Efficient and reliable malolactic fermentation to achieve specification wine style

Abstract

Malolactic fermentation (MLF) is a fundamental aspect of winemaking that can be difficult and lengthy. This project characterised the diversity of bacterial fitness that remained undiscovered in the rich resource of the AWRI wine microorganism culture collection (AWMCC). Strains were identified that lend themselves well to challenging environmental conditions. Nutrient additions and other treatment regimens were explored that might facilitate robust and reliable malolactic fermentations. Finally, the characterisation of genetic factors responsible for bacterial fitness and wine quality attributes through gene expression analysis was attempted. Candidate genes that contribute to diacetyl production were identified.

Summary

The conversion of malic acid to lactic acid by lactic acid bacteria (known as malolactic fermentation or MLF) is a fundamental aspect of winemaking. MLF is important because it helps provide microbial stability to the finished product through the removal of a potential carbon source for spoilage organisms (malic acid), it reduces acidity and can impart various sensory characteristics, some subtle, others less so.

This project’s primary aim was to improve the reliability of MLF. This goal was approached from multiple angles. The first was to better understand and characterise the bacterial resources available to winemakers. By defining the limits of what was possible using available resources, areas for development were identified. Specifically, the conduct of MLF in low pH or higher ethanol wines was identified as a high priority for achieving tangible improvements in winemaking, given the limited fundamental knowledge and practical resources available to draw upon.

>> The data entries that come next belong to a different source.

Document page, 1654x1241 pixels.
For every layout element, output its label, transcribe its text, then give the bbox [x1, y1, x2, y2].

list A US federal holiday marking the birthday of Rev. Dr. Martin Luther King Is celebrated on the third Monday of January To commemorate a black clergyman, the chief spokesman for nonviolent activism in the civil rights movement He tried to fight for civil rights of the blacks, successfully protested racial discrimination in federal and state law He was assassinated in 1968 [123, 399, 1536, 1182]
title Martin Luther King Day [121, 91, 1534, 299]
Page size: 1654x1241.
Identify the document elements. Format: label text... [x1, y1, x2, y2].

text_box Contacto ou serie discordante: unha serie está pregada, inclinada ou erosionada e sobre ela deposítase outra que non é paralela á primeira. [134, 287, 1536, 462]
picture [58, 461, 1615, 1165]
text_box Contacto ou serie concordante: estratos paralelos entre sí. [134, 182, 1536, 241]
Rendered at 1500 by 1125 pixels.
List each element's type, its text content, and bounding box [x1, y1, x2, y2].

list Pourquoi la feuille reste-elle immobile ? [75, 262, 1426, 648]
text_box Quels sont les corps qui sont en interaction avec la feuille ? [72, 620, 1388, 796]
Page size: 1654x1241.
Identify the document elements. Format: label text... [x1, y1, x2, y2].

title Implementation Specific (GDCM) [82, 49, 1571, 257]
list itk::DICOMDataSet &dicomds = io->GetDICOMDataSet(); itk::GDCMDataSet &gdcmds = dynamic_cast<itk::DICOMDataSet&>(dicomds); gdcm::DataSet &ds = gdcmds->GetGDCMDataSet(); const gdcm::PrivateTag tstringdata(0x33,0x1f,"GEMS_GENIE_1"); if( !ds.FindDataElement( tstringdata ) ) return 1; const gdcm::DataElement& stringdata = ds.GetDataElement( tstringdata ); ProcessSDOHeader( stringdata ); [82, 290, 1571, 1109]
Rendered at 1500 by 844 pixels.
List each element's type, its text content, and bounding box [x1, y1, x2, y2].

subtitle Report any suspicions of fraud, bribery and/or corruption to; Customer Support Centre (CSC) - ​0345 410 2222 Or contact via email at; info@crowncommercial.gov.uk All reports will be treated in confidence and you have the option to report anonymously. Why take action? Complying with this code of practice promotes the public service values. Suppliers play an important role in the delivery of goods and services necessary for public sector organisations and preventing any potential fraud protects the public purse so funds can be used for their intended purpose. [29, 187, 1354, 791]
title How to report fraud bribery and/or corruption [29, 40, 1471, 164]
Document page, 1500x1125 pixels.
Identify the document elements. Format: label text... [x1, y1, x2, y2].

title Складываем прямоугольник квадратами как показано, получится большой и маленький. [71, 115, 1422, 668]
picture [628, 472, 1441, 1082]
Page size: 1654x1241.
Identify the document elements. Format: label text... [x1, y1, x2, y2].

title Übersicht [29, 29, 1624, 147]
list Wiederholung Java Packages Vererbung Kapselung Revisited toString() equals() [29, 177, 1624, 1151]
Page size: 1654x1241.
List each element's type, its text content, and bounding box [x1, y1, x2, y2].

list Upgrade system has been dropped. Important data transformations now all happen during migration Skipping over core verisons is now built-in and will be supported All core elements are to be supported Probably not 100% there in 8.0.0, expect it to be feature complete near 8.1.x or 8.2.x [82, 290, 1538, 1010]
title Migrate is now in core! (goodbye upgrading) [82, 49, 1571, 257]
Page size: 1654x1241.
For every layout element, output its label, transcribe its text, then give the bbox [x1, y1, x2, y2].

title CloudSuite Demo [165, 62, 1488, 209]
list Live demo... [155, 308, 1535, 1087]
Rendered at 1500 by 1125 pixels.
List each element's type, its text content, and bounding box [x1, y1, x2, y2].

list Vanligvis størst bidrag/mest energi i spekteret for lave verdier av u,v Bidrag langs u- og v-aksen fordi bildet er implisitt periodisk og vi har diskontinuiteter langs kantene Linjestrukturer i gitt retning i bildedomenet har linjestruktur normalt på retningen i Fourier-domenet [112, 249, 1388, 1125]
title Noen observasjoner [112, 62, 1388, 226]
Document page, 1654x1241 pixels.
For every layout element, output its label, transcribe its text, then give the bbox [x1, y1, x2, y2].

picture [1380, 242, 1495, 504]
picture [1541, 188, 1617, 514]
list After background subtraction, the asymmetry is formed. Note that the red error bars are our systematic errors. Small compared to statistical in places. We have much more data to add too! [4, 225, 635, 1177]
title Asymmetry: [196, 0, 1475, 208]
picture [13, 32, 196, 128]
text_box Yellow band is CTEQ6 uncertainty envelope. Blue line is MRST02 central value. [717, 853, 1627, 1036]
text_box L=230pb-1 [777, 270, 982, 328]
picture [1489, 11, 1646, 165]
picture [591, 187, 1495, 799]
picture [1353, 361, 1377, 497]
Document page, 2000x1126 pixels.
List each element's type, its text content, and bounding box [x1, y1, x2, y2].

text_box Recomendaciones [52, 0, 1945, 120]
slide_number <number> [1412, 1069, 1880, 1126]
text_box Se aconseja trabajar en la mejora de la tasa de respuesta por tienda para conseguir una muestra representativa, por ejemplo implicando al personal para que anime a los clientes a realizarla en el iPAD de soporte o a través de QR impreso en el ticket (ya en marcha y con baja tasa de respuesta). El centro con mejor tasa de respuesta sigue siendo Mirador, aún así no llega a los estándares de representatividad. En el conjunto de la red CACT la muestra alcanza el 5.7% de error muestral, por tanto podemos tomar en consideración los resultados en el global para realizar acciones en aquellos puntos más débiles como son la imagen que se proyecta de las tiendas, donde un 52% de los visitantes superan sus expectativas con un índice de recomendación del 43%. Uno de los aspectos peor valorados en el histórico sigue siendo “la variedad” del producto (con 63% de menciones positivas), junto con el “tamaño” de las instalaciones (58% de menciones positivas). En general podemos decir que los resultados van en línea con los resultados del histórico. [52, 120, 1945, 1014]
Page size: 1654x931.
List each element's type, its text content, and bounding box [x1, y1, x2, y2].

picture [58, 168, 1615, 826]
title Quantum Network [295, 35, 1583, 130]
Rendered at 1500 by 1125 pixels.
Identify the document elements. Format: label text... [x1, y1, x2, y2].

A program of genetic and physiological screening was undertaken to identify strains of O. oeni that could perform better in such conditions, particularly low pH. Pilot and industry trials with a range of bacterial isolates led to information about winemakers’ MLF requirements and enabled the identification of specific bacterial isolates that can conduct efficient MLF at industrial scale.

The second approach to improvement of MLF reliability was through an investigation of process options that had the potential to substantially reduce the overall time taken to get a wine to a point where is can be stabilised and protected through SO2 addition and barrel topping. While MLF is traditionally conducted following completion of alcoholic fermentation, it is also possible for MLF to be conducted concurrently. This is an option increasingly being used by winemakers, but its successful deployment requires a complete understanding of when and where it is most effective such that risks can be managed. Work conducted in this project identified substantial time savings that can be achieved in the production of red wine. Co-inoculation was a reliable and efficient strategy regardless of bacterial strain used. However, the same cannot be said for white and sparkling wine production and some work is still required to better understand how to get co-inoculation to work effectively in these environments.

Other process-driven interventions were also explored, specifically, the use of nutrient additives to support MLF and the impact of oxygen. Nutrient addition has the potential to be stimulatory in nutrient-limiting conditions. Several industry trials over two vintages failed to identify any improvement resulting from nutrient addition. Oxygen or air addition to ferments can be used to stimulate alcoholic fermentation but has the potential to have a negative impact on MLF. Experiments conducted to determine if aeration of alcoholic fermentation could affect subsequent MLF found no inhibitory or stimulatory effects. Work on the potential impact of oxygen use on co-inoculated ferments is ongoing. This area is especially important to winemakers wanting to use oxygen additions in their ferments without adversely affecting MLF, especially when MLF is performed after completion of primary fermentation.

The third approach was to identify genetic markers that might help in more efficiently identifying robust bacterial strains from microbial surveys carried out by others. Both 

gene expression studies and genome wide association approaches were used. Candidate genes that could be used as markers for diacetyl production and others that indicated potential variation in strain-specific sugar utilisation in genomically highly related strains were identified. Furthermore, variations in metabolic pathways were found that indicated varied capacity of bacterial strains to utilise citric acid.

The key benefit to industry of this work is the provision of evidence-based advice on how to conduct and manage malolactic fermentation under challenging conditions. In this project, different approaches to the conduct of MLF have been investigated, some substantially outside of standard industry practice, with the aim of pushing the boundaries of what is achievable in MLF. Such risks can be undertaken in a research environment so that commercial risks taken by Australian winemakers can be objectively minimised. This approach contributes to the maintenance of a sustainable and profitable Australian wine industry.

The project benefitted substantially from the involvement of several industry partners including Yalumba, Treasury Wine Estates through their Wolf Blass winery, Hardy’s Wines through their Tintara winery and Pernod Ricard through their Orlando winery at Rowland Flat.